PURPOSE: The aim of this study was to compare the performance of quantitative methods, either semiautomated or automated, for left ventricular (LV) nonviable tissue analysis from cardiac magnetic resonance late gadolinium enhancement (CMR-LGE) images. MATERIALS AND METHODS: The investigated segmentation techniques were: (i) n-standard deviations thresholding; (ii) full width at half maximum thresholding; (iii) Gaussian mixture model classification; and (iv) fuzzy c-means clustering. These algorithms were applied either in each short axis slice (single-slice approach) or globally considering the entire short-axis stack covering the LV (global approach). CMR-LGE images from 20 patients with ischemic cardiomyopathy were retrospectively selected, and results from each technique were assessed against manual tracing. RESULTS: All methods provided comparable performance in terms of accuracy in scar detection, computation of local transmurality, and high correlation in scar mass compared with the manual technique. In general, no significant difference between single-slice and global approach was noted. The reproducibility of manual and investigated techniques was confirmed in all cases with slightly lower results for the nSD approach. CONCLUSIONS: Automated techniques resulted in accurate and reproducible evaluation of LV scars from CMR-LGE in ischemic patients with performance similar to the manual technique. Their application could minimize user interaction and computational time, even when compared with semiautomated approaches.

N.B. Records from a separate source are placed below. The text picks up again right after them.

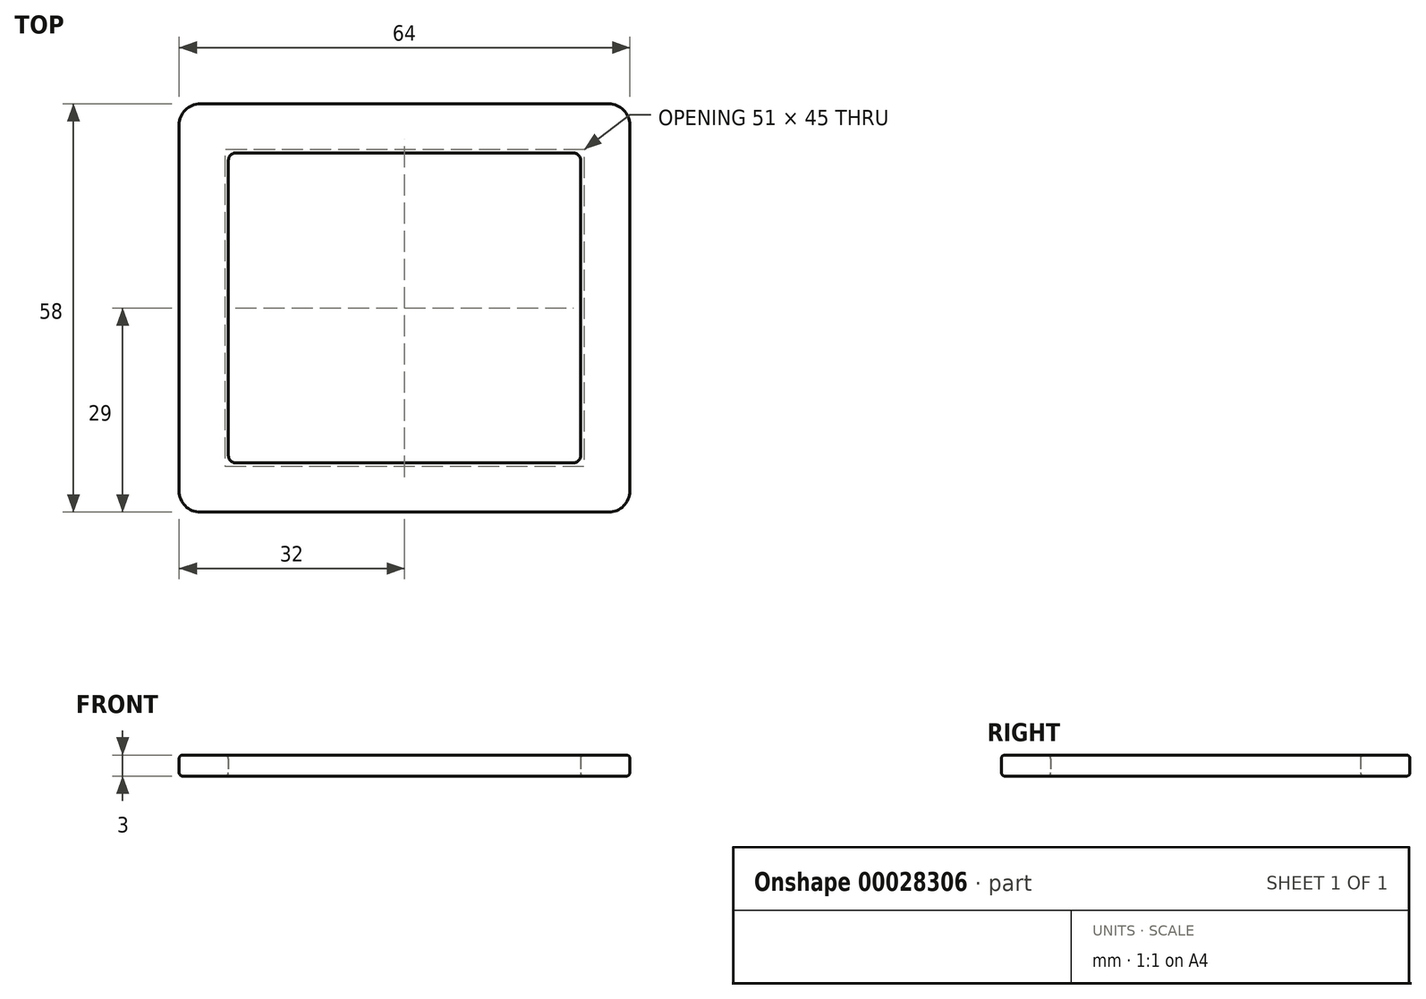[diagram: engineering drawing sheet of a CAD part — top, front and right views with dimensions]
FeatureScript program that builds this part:
annotation { "Feature Type Name" : "Feature", "Feature Type Description" : "" }
export const myFeature = defineFeature(function(context is Context, id is Id, definition is map)
    precondition{}
    {
        {
            var Q0;
            Q0=qCreatedBy(makeId("Top.planeOp"),FACE);
            var sketch = newSketch(context, id + "F0", { "sketchPlane" : qUnion([Q0])});
            skLineSegment(sketch, "E0.bottom", {"start": v(1, 0) * mm, "end": v(49, 0) * mm});
            skLineSegment(sketch, "E0.top", {"start": v(1, 44) * mm, "end": v(49, 44) * mm});
            skLineSegment(sketch, "E0.left", {"start": v(0, 1) * mm, "end": v(0, 43) * mm});
            skLineSegment(sketch, "E0.right", {"start": v(50, 1) * mm, "end": v(50, 43) * mm});
            skLineSegment(sketch, "E1.0", {"start": v(-7, -4) * mm, "end": v(-7, 48) * mm});
            skLineSegment(sketch, "E1.1", {"start": v(-4, -7) * mm, "end": v(54, -7) * mm});
            skLineSegment(sketch, "E1.2", {"start": v(57, -4) * mm, "end": v(57, 48) * mm});
            skLineSegment(sketch, "E1.3", {"start": v(-4, 51) * mm, "end": v(54, 51) * mm});
            skPoint(sketch, "E2.visualSharp", {"position": v(-7, 51) * mm});
            skArc(sketch, "E2.filletArc", {"start": v(-4, 51) * mm, "mid": v(-6.12, 50.12) * mm, "end": v(-7, 48) * mm});
            skPoint(sketch, "E3.visualSharp", {"position": v(57, 51) * mm});
            skArc(sketch, "E3.filletArc", {"start": v(57, 48) * mm, "mid": v(56.12, 50.12) * mm, "end": v(54, 51) * mm});
            skPoint(sketch, "E4.visualSharp", {"position": v(57, -7) * mm});
            skArc(sketch, "E4.filletArc", {"start": v(54, -7) * mm, "mid": v(56.12, -6.12) * mm, "end": v(57, -4) * mm});
            skPoint(sketch, "E5.visualSharp", {"position": v(-7, -7) * mm});
            skArc(sketch, "E5.filletArc", {"start": v(-7, -4) * mm, "mid": v(-6.12, -6.12) * mm, "end": v(-4, -7) * mm});
            skPoint(sketch, "E6.visualSharp", {"position": v(0, 44) * mm});
            skArc(sketch, "E6.filletArc", {"start": v(1, 44) * mm, "mid": v(0.3, 43.7) * mm, "end": v(0, 43) * mm});
            skPoint(sketch, "E7.visualSharp", {"position": v(50, 44) * mm});
            skArc(sketch, "E7.filletArc", {"start": v(50, 43) * mm, "mid": v(49.7, 43.7) * mm, "end": v(49, 44) * mm});
            skPoint(sketch, "E8.visualSharp", {"position": v(50, 0) * mm});
            skArc(sketch, "E8.filletArc", {"start": v(49, 0) * mm, "mid": v(49.7, 0.3) * mm, "end": v(50, 1) * mm});
            skPoint(sketch, "E9.visualSharp", {"position": v(0, 0) * mm});
            skArc(sketch, "E9.filletArc", {"start": v(0, 1) * mm, "mid": v(0.3, 0.3) * mm, "end": v(1, 0) * mm});
            skSolve(sketch);
        }
        {
            var Q0;
            Q0=makeQuery(id+"F0.imprint","IMPRINT",FACE,{"disambiguationData":[TD([[makeQuery(id+"F0.imprint","IMPRINT",EDGE,{"derivedFrom":sQuery(id+"F0.wireOp",EDGE,"E0.bottom")}),-1.0]])]});
            extrude(context, id + "F1", {"entities" : qUnion([Q0]), "depth" : 3 * mm});
        }
        {
            var Q0;
            Q0=makeQuery(id+"F1.opExtrude","CAP_EDGE",EDGE,{"disambiguationData":[OSD([sQuery(id+"F0.wireOp",EDGE,"E0.top")])],"isStart":false});
            var Q1;
            Q1=makeQuery(id+"F1.opExtrude","CAP_EDGE",EDGE,{"disambiguationData":[OSD([sQuery(id+"F0.wireOp",EDGE,"E1.3")])],"isStart":false});
            var Q2;
            Q2=makeQuery(id+"F1.opExtrude","CAP_EDGE",EDGE,{"disambiguationData":[OSD([sQuery(id+"F0.wireOp",EDGE,"E0.top")])],"isStart":true});
            var Q3;
            Q3=makeQuery(id+"F1.opExtrude","CAP_EDGE",EDGE,{"disambiguationData":[OSD([sQuery(id+"F0.wireOp",EDGE,"E1.1")])],"isStart":true});
            fillet(context, id + "F2", {"entities" : qUnion([Q0, Q1, Q2, Q3]), "radius" : 0.5 * mm, "tangentPropagation" : true, "allowEdgeOverflow" : false});
        }
    });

Carminati et al. (Tue,) conducted a observational in Ischemic cardiomyopathy (n=20). Automated and semiautomated quantitative methods (n-SD, FWHM, GMM, FCM) vs. Manual tracing was evaluated on Accuracy in scar detection, computation of local transmurality, and correlation in scar mass. Automated and semiautomated techniques for left ventricular scar quantification from CMR-LGE images provided accurate and reproducible results comparable to manual tracing.